## Exercise objective
Your response to the data below should hold nothing except the lines from the one containing "Annotated regions visible in this slice (expert" down to the one containing "- lung tumour", reproduced exactly and without pictures.

## Data in this exercise
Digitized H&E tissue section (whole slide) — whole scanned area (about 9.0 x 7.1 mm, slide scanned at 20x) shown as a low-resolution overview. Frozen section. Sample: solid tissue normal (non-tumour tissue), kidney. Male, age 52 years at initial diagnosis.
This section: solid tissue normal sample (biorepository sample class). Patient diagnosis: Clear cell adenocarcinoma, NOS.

---

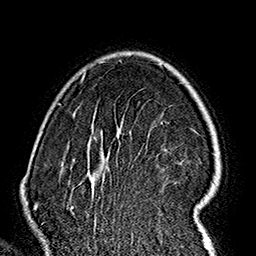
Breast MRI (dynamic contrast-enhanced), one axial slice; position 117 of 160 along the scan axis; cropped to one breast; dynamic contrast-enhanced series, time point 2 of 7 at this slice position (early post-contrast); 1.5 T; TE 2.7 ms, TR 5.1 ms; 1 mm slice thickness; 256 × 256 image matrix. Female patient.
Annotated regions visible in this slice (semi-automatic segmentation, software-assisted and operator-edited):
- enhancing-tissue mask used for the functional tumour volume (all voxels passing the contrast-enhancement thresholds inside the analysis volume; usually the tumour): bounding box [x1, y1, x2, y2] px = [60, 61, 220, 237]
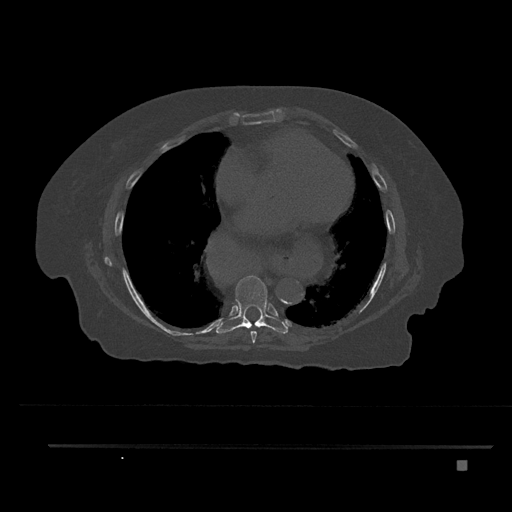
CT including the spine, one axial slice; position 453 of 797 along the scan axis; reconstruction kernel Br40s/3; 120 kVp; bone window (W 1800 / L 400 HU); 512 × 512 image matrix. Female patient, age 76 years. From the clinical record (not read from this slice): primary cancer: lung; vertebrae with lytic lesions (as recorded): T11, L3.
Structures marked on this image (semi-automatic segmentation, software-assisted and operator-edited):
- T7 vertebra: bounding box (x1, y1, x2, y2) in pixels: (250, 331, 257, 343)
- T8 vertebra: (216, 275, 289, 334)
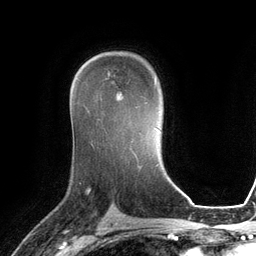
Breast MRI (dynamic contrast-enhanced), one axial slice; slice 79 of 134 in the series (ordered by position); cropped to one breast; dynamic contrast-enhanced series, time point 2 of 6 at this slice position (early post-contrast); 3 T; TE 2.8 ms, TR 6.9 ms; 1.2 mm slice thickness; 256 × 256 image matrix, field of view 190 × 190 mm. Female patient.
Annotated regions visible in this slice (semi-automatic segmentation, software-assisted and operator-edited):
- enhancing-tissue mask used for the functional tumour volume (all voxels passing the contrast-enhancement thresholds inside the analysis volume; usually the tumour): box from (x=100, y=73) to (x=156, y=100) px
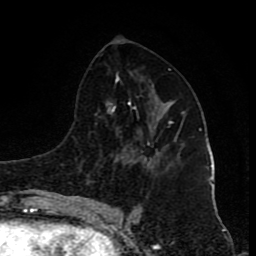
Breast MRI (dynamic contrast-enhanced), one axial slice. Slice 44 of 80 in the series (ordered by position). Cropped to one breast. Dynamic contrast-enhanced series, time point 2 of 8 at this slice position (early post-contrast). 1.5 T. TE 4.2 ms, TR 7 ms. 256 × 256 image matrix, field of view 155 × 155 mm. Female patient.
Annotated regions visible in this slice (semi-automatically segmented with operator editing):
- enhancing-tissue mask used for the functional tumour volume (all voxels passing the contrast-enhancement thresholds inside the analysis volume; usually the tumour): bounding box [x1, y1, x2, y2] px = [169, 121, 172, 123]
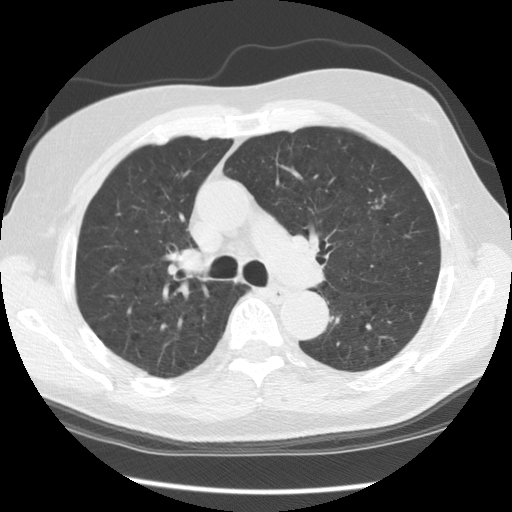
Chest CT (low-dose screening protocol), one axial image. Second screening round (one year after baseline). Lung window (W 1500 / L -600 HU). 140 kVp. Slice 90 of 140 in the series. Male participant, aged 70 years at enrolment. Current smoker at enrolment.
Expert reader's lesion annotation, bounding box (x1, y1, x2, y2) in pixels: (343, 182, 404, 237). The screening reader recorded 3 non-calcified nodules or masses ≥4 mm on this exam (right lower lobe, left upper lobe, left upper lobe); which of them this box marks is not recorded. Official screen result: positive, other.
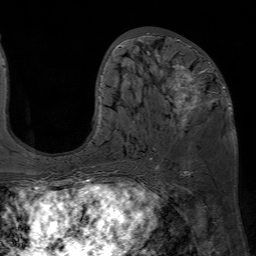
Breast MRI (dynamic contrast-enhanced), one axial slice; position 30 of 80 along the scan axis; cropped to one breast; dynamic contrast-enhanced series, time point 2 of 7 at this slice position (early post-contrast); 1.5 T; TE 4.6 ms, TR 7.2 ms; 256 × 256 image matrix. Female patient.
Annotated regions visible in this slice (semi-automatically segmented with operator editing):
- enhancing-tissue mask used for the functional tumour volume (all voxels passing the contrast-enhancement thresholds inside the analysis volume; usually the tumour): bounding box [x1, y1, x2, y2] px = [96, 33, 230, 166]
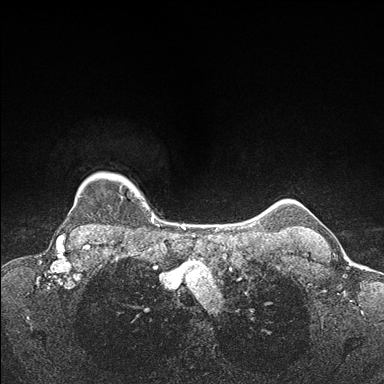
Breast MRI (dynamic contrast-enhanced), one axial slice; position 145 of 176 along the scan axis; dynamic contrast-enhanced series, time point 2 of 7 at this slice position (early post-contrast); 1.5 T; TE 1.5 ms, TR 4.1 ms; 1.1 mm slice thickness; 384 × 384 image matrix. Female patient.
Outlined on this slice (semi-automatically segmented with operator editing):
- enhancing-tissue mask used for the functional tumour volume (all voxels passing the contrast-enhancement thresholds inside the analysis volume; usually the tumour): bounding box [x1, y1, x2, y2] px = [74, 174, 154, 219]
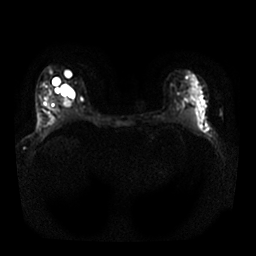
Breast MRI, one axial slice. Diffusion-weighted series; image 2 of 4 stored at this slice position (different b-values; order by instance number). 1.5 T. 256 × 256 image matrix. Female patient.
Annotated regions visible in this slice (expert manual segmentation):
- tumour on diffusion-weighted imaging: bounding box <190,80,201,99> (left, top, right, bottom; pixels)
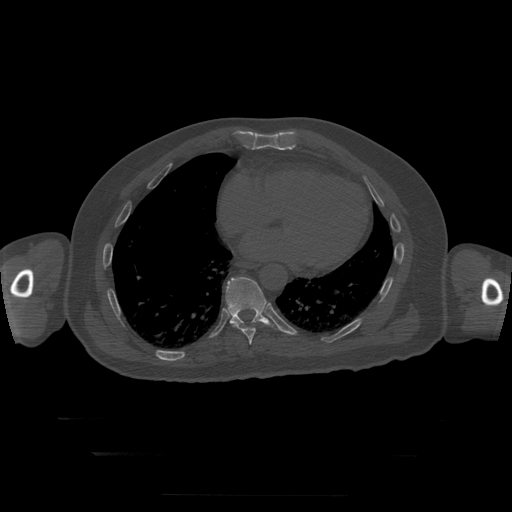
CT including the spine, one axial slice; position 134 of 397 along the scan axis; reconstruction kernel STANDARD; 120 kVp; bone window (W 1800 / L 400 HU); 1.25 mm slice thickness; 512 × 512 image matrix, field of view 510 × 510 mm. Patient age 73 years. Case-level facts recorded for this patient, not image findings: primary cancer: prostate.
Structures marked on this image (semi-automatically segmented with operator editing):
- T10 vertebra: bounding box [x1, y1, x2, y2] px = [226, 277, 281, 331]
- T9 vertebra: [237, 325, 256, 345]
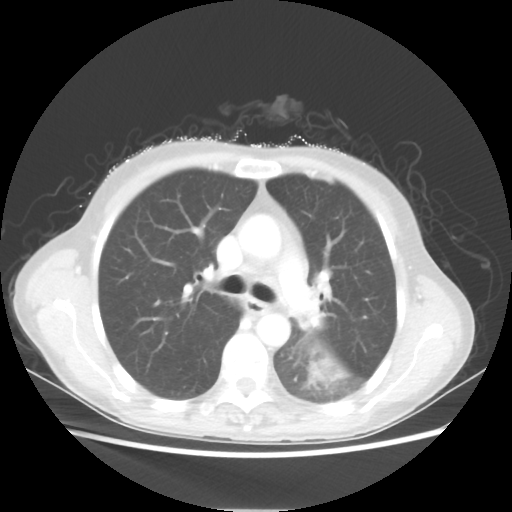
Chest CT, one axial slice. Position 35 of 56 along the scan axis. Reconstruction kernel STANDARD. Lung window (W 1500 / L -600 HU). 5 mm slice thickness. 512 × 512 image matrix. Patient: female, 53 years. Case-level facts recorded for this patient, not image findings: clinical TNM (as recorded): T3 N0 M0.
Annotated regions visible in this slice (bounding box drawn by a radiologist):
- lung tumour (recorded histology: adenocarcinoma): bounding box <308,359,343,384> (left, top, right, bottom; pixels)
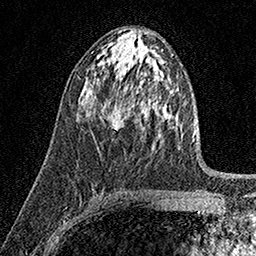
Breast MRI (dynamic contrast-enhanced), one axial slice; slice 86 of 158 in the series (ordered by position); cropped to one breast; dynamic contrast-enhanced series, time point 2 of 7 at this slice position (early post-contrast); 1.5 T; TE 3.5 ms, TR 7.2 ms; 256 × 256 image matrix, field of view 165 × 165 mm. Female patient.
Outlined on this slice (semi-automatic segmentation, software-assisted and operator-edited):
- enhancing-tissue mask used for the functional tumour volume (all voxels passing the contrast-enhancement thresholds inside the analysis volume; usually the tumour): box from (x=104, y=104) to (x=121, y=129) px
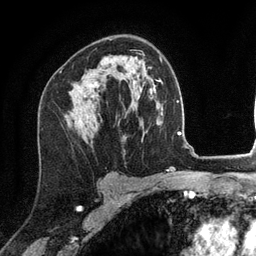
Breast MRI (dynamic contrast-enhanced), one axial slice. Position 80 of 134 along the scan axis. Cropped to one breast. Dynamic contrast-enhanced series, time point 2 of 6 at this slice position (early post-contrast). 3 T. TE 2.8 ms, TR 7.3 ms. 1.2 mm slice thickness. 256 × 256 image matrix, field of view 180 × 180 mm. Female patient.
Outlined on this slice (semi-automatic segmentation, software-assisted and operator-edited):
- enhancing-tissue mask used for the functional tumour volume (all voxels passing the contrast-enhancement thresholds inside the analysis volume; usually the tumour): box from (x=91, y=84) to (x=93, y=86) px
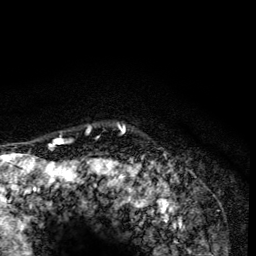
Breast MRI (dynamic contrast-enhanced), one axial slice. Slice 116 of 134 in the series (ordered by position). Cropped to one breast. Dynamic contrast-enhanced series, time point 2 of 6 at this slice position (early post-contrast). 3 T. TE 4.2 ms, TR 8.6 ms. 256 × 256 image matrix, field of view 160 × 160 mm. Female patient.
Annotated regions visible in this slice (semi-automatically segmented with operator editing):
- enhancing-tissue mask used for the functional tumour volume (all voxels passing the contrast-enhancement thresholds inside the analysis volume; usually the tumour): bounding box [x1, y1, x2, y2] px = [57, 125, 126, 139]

* * *

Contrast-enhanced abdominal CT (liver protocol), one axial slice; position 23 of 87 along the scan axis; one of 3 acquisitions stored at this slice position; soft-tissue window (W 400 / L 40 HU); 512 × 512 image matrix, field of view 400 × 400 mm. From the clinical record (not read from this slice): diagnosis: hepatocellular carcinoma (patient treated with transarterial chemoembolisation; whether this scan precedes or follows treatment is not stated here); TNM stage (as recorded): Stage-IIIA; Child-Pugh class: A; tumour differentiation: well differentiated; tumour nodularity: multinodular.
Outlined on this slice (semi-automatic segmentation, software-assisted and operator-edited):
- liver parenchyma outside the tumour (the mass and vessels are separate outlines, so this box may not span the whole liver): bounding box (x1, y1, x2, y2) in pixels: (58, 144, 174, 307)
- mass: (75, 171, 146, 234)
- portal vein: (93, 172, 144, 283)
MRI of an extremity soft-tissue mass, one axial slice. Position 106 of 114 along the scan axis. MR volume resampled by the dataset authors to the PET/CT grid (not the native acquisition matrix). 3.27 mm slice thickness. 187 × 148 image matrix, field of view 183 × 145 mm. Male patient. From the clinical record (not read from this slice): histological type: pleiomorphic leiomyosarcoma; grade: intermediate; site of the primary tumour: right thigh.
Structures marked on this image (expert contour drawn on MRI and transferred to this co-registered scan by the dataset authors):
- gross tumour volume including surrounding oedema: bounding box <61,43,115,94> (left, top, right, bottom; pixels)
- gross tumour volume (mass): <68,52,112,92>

## Solution for this task
Annotated regions visible in this slice (expert manual segmentation):
- tumour on diffusion-weighted imaging: bounding box <190,80,201,99> (left, top, right, bottom; pixels)
CT including the spine, one axial slice; position 134 of 397 along the scan axis; reconstruction kernel STANDARD; 120 kVp; bone window (W 1800 / L 400 HU); 1.25 mm slice thickness; 512 × 512 image matrix, field of view 510 × 510 mm. Patient age 73 years. Case-level facts recorded for this patient, not image findings: primary cancer: prostate.
Structures marked on this image (semi-automatically segmented with operator editing):
- T10 vertebra: bounding box [x1, y1, x2, y2] px = [226, 277, 281, 331]
- T9 vertebra: [237, 325, 256, 345]
Chest CT, one axial slice. Position 35 of 56 along the scan axis. Reconstruction kernel STANDARD. Lung window (W 1500 / L -600 HU). 5 mm slice thickness. 512 × 512 image matrix. Patient: female, 53 years. Case-level facts recorded for this patient, not image findings: clinical TNM (as recorded): T3 N0 M0.
Annotated regions visible in this slice (bounding box drawn by a radiologist):
- lung tumour (recorded histology: adenocarcinoma): bounding box <308,359,343,384> (left, top, right, bottom; pixels)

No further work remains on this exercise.